Here’s the short-list of topics.
- Conceptual Progression – What is the sequence of ideas and associated study and practice materials that you put in front of a novice programmer in order to reliably get them to Competent and then to Expert?
- Assessment of Understanding – How do you (teacher/trainer) know what learners understand, what they don’t understand, and what they have misunderstood? (Remembering != Understanding)
- Knowledge vs. Insight – How do you stage learning activities to emphasize the essential over the trivial? Tactics can be interpreted much more quickly and effectively after a learner has understood the Strategies.
- Teamwork & Collaborative Learning – How do you make good use of the different background knowledge, skills, personalities, and synergies brought to the table by each member of a learning cohort? What’s the on-ramp to collaboration and then how is it sustained?

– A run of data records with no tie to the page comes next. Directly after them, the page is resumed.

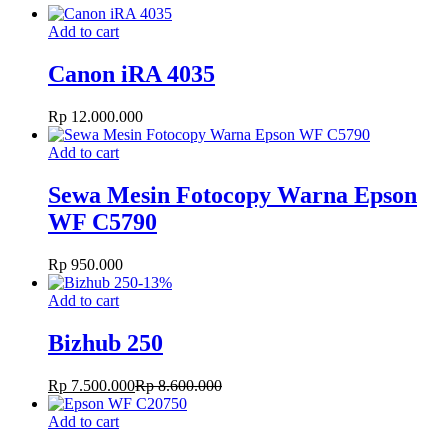
Add to cart
Canon iRA 4035
Rp
12.000.000
Add to cart
Sewa Mesin Fotocopy Warna Epson
WF C5790
Rp
950.000
-
13
%
Add to cart
Bizhub 250
Rp
7.500.000
Rp
8.600.000
Add to cart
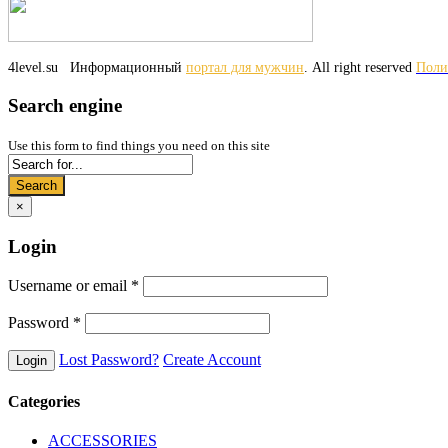
4level.su
Информационный
портал для мужчин
. All right reserved
Поли
Search engine
Use this form to find things you need on this site
Search
×
Login
Username or email
*
Password
*
Lost Password?
Create Account
Categories
ACCESSORIES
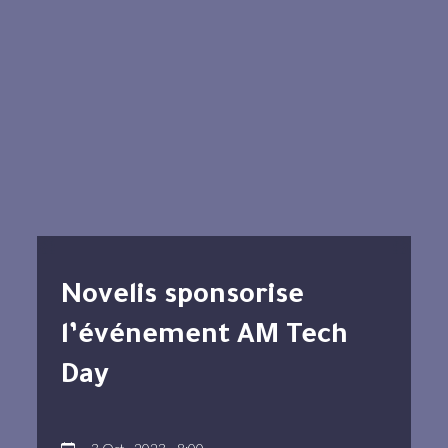
Novelis sponsorise
l’événement AM Tech
Day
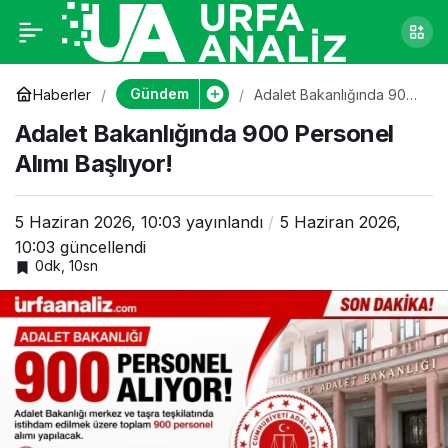
Adalet Bakanlığında
0
900 Personel Alımı
Gündem
Haberler
Adalet Bakanlığında 900
Personel Alımı Başlıyor!
Adalet Bakanlığında 900 Personel
Başlıyor!
Alımı Başlıyor!
5 Haziran 2026, 10:03
yayınlandı
5 Haziran 2026,
10:03
güncellendi
0dk, 10sn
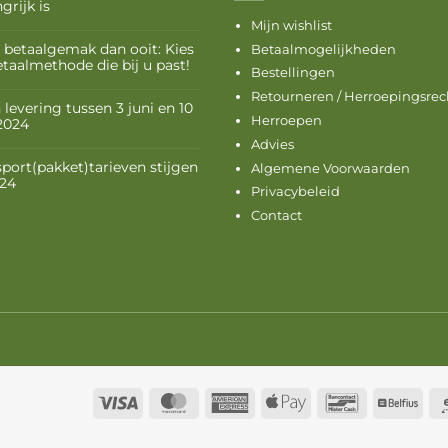
grijk is
Mijn wishlist
 betaalgemak dan ooit: Kies
Betaalmogelijkheden
etaalmethode die bij u past!
Bestellingen
Retourneren / Herroepingsrec
levering tussen 3 juni en 10
Herroepen
 2024
Advies
sport(pakket)tarieven stijgen
Algemene Voorwaarden
024
Privacybeleid
Contact
Visa
MasterCard
American
Apple
Bancontact
Belf
Express
Pay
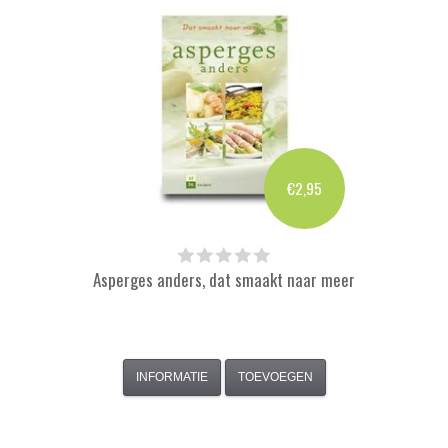
€2,95
Asperges anders, dat smaakt naar meer
INFORMATIE
TOEVOEGEN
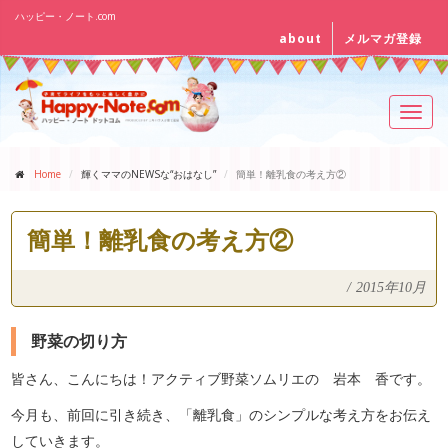
ハッピー・ノート.com
about
メルマガ登録
Toggl
navig
Home
輝くママのNEWSな“おはなし”
簡単！離乳食の考え方②
簡単！離乳食の考え方②
/
2015年10月
野菜の切り方
皆さん、こんにちは！アクティブ野菜ソムリエの 岩本 香です。
今月も、前回に引き続き、「離乳食」のシンプルな考え方をお伝え
していきます。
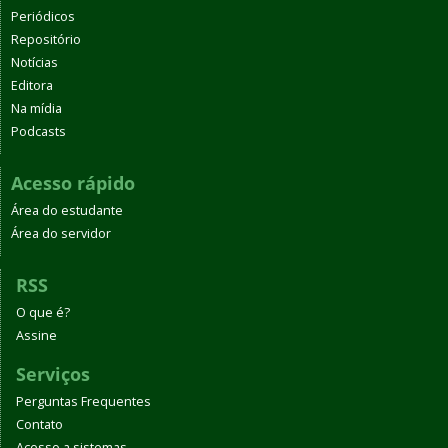
Periódicos
Repositório
Notícias
Editora
Na mídia
Podcasts
Acesso rápido
Área do estudante
Área do servidor
RSS
O que é?
Assine
Serviços
Perguntas Frequentes
Contato
Acesso a sistemas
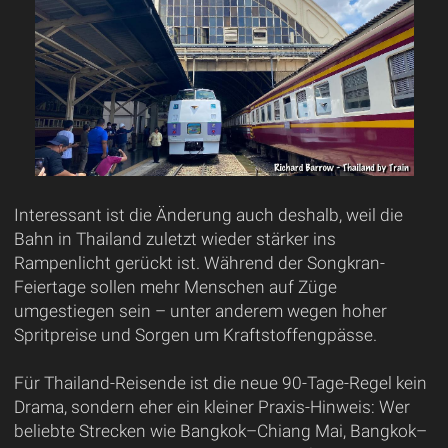
Interessant ist die Änderung auch deshalb, weil die
Bahn in Thailand zuletzt wieder stärker ins
Rampenlicht gerückt ist. Während der Songkran-
Feiertage sollen mehr Menschen auf Züge
umgestiegen sein – unter anderem wegen hoher
Spritpreise und Sorgen um Kraftstoffengpässe.
Für Thailand-Reisende ist die neue 90-Tage-Regel kein
Drama, sondern eher ein kleiner Praxis-Hinweis: Wer
beliebte Strecken wie Bangkok–Chiang Mai, Bangkok–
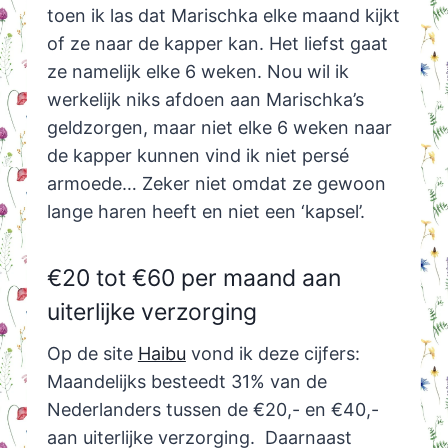
toen ik las dat Marischka elke maand kijkt
of ze naar de kapper kan. Het liefst gaat
ze namelijk elke 6 weken. Nou wil ik
werkelijk niks afdoen aan Marischka’s
geldzorgen, maar niet elke 6 weken naar
de kapper kunnen vind ik niet persé
armoede… Zeker niet omdat ze gewoon
lange haren heeft en niet een ‘kapsel’.
€20 tot €60 per maand aan
uiterlijke verzorging
Op de site
Haibu
vond ik deze cijfers:
Maandelijks besteedt 31% van de
Nederlanders tussen de €20,- en €40,-
aan uiterlijke verzorging. Daarnaast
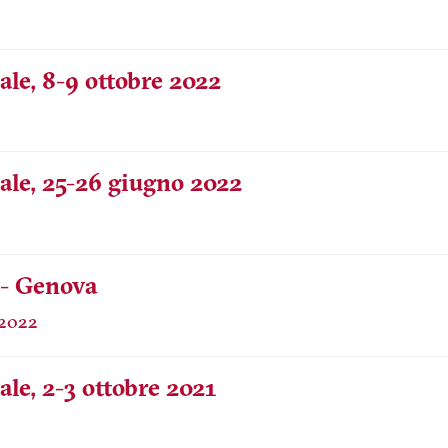
ale, 8-9 ottobre 2022
ale, 25-26 giugno 2022
 - Genova
ale, 2-3 ottobre 2021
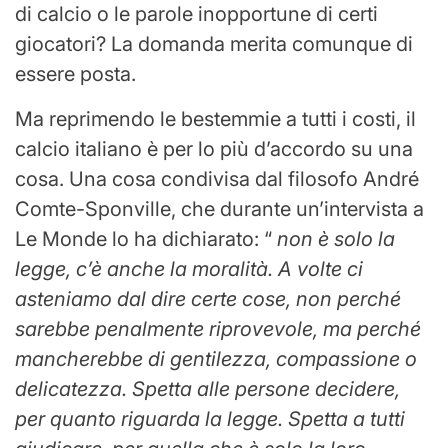
di calcio o le parole inopportune di certi
giocatori? La domanda merita comunque di
essere posta.
Ma reprimendo le bestemmie a tutti i costi, il
calcio italiano è per lo più d’accordo su una
cosa. Una cosa condivisa dal filosofo André
Comte-Sponville, che durante un’intervista a
Le Monde lo ha dichiarato: “
non è solo la
legge, c’è anche la moralità. A volte ci
asteniamo dal dire certe cose, non perché
sarebbe penalmente riprovevole, ma perché
mancherebbe di gentilezza, compassione o
delicatezza. Spetta alle persone decidere,
per quanto riguarda la legge. Spetta a tutti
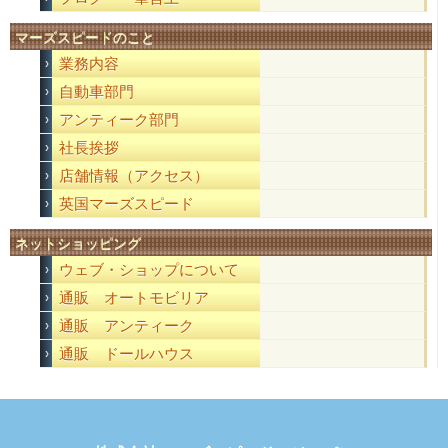
マーズスピードのこと
業務内容
自動車部門
アンティーク部門
社長挨拶
店舗情報（アクセス）
英国マーズスピード
ネットショッピング
ウェブ・ショップについて
通販 オートモビリア
通販 アンティーク
通販 ドールハウス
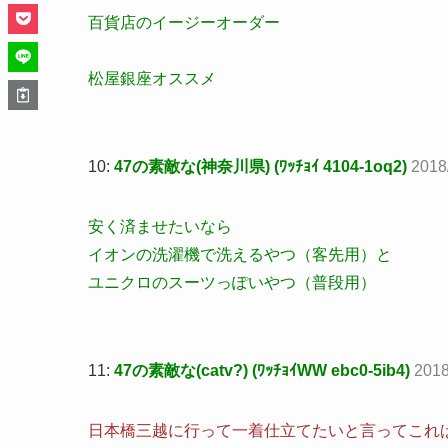
百貨店のイージーオーダー
松屋銀座オススメ
10:
47の素敵な(神奈川県) (ﾜｯﾁｮｲ 4104-1oq2)
2018
安く済ませたいなら
イオンの洗濯機で洗えるやつ（客先用）と
ユニクロのスーツっぽいやつ（普段用）
11:
47の素敵な(catv?) (ﾜｯﾁｮｲWW ebc0-5ib4)
2018
日本橋三越に行って一着仕立てたいと言ってこれ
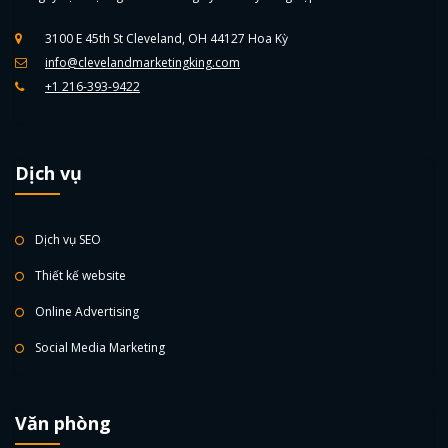
3100 E 45th St Cleveland, OH 44127 Hoa Kỳ
info@clevelandmarketingking.com
+1 216-393-9422
Dịch vụ
Dịch vụ SEO
Thiết kế website
Online Advertising
Social Media Marketing
Văn phòng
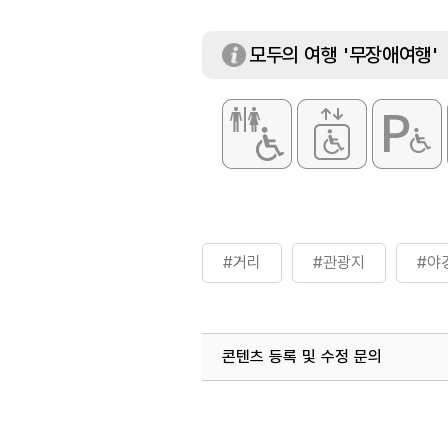
모두의 여행 '무장애여행'
#거리
#관광지
#야
콘텐츠 등록 및 수정 문의
국내디지털마케팅팀
033-813-3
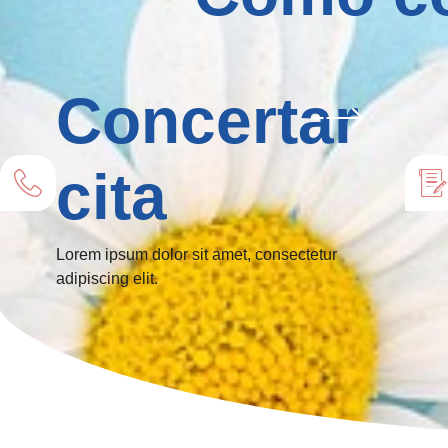
Concertar
cita
Lorem ipsum dolor sit amet, consectetur
adipiscing elit.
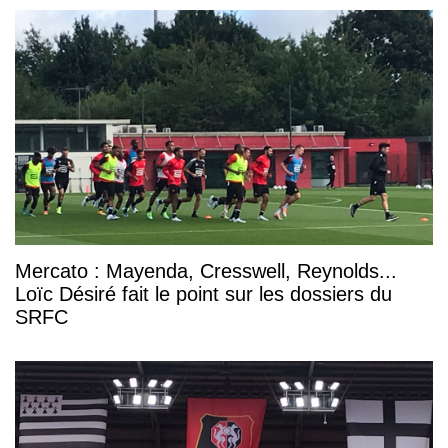
Mercato : Mayenda, Cresswell, Reynolds...
Loïc Désiré fait le point sur les dossiers du
SRFC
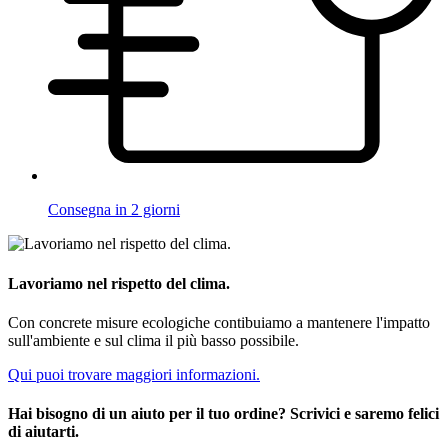
Consegna in 2 giorni
Lavoriamo nel rispetto del clima.
Con concrete misure ecologiche contibuiamo a mantenere l'impatto
sull'ambiente e sul clima il più basso possibile.
Qui puoi trovare maggiori informazioni.
Hai bisogno di un aiuto per il tuo ordine? Scrivici e saremo felici
di aiutarti.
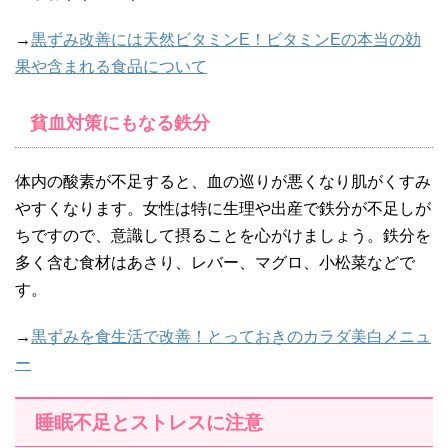
→
黒ずみ改善には天然ビタミンE！ビタミンEの本当の効
果や含まれる食品について
貧血対策にもなる鉄分
体内の酸素が不足すると、血の巡りが悪くなり肌がくすみ
やすくなります。女性は特に生理や出産で鉄分が不足しが
ちですので、意識して摂ることを心がけましょう。鉄分を
多く含む食材はあさり、レバー、マグロ、小松菜などで
す。
→
黒ずみを食生活で改善！とっておきのカラダ美白メニュ
ー
睡眠不足とストレスに注意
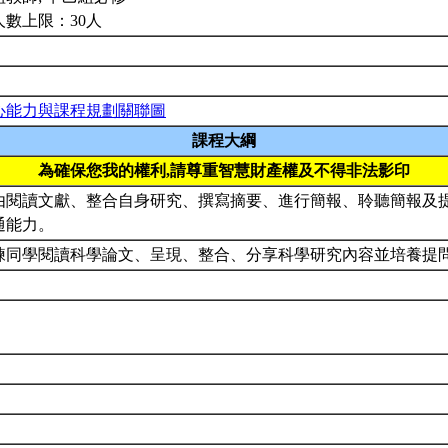
人數上限：30人
心能力與課程規劃關聯圖
課程大綱
為確保您我的權利,請尊重智慧財產權及不得非法影印
由閱讀文獻、整合自身研究、撰寫摘要、進行簡報、聆聽簡報及
通能力。
練同學閱讀科學論文、呈現、整合、分享科學研究內容並培養提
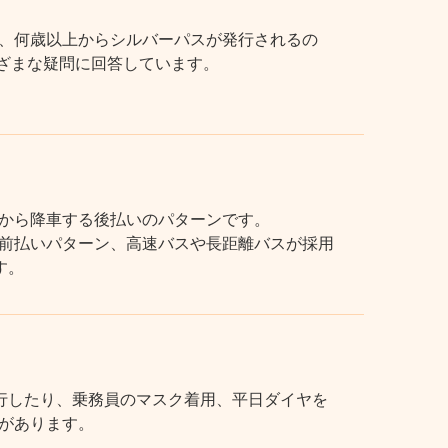
、何歳以上からシルバーパスが発行されるの
まざまな疑問に回答しています。
から降車する後払いのパターンです。
前払いパターン、高速バスや長距離バスが採用
す。
行したり、乗務員のマスク着用、平日ダイヤを
があります。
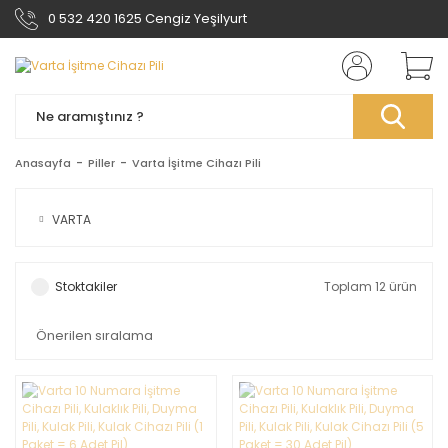
0 532 420 1625 Cengiz Yeşilyurt
Anasayfa
Piller
Varta İşitme Cihazı Pili
VARTA
Stoktakiler
Toplam 12 ürün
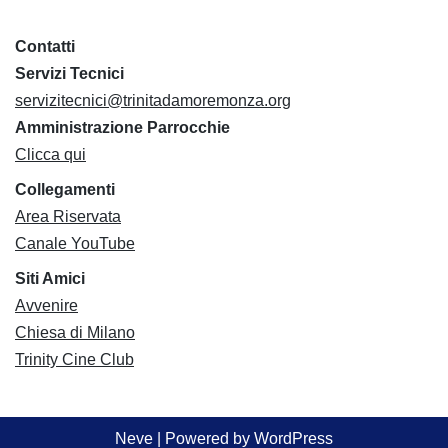
Contatti
Servizi Tecnici
servizitecnici@trinitadamoremonza.org
Amministrazione Parrocchie
Clicca qui
Collegamenti
Area Riservata
Canale YouTube
Siti Amici
Avvenire
Chiesa di Milano
Trinity Cine Club
Neve
| Powered by
WordPress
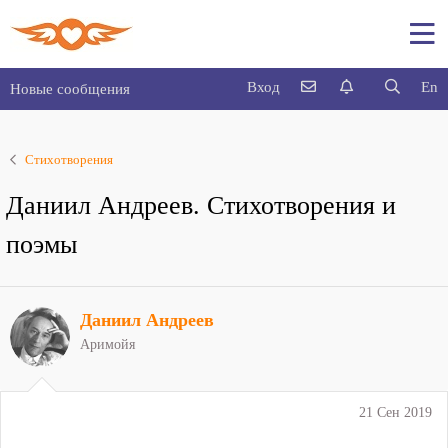
Вход
En
Новые сообщения
Стихотворения
Даниил Андреев. Стихотворения и
поэмы
Даниил Андреев
Аримойя
21 Сен 2019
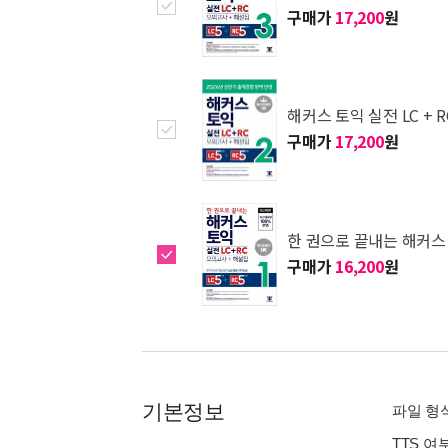
구매가
17,200
원
해커스 토익 실전 LC + R
구매가
17,200
원
한 권으로 끝내는 해커스 
구매가
16,200
원
기본정보
파일 형식 
TTS 여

- Cultivating Intrinsic Motivation – How do you draw upon the internal energies of each individual to do their best work? What are the environmental conditions that enable people to act autonomously, per their own vision, without going totally off-track?
- Mentorship & Tutoring – What are the behavioral indicators that it’s time to bring in higher-order capabilities to guide the learner to better understanding? When should the learner be left alone? What is an efficient use of scarce training resources?
- Timing & Project Checkpoints – How do you stage project checkpoints to keep people on track towards a compelling objective but not overwhelmed in the midst of their obligations.
- Accomplishment – How do you put all this training effort to work in order to accomplish something useful? What are practical goals that can also contribute to intrinsic motivation?
I’ll be presenting specific guidance, with examples, for each of the above topics (and possibly more) at this year’s Wolfram Technology Conference, alongside one of my programmer apprentices Isaac Gelman, now a student at the University of Southern California. Specifically, we’ll be presenting at 4:30pm on Thursday, October 18th. Once the video of the presentation is available, I’ll write a detailed follow-up post and link the video.
Until then, happy trails.
About the Author
Eric Nelson is a Sr. Software Engineer with ArganoMS3, Inc., living in Minneapolis, MN with his wife Alisa, 6yo daughter Freyda, and 4yo son Arthur. Eric received his BS in Electrical Engineering from University of Minnesota and worked in photovoltaics & thin films, both at MN tech start-ups. In 2013, Eric helped found an inner-city charter middle school and taught courses in technology and entrepreneurship. In 2015, he founded his own cloud software consulting firm Augment LLC. And began training student cohorts in software design & development skills. He is now focused on building large-scale, secure, futureproof production software systems for smart brands as a member of the ArganoMS3 family. Meanwhile, he continues his effort to develop a scalable programmer training network for high school and college students. He also serves on the board of Minnesota Innovates, a nonprofit dedicated to cultivating MN technology startups building products in emergent technologies (e.g. AI, AR/VR, Gene-editing, Drones, etc.)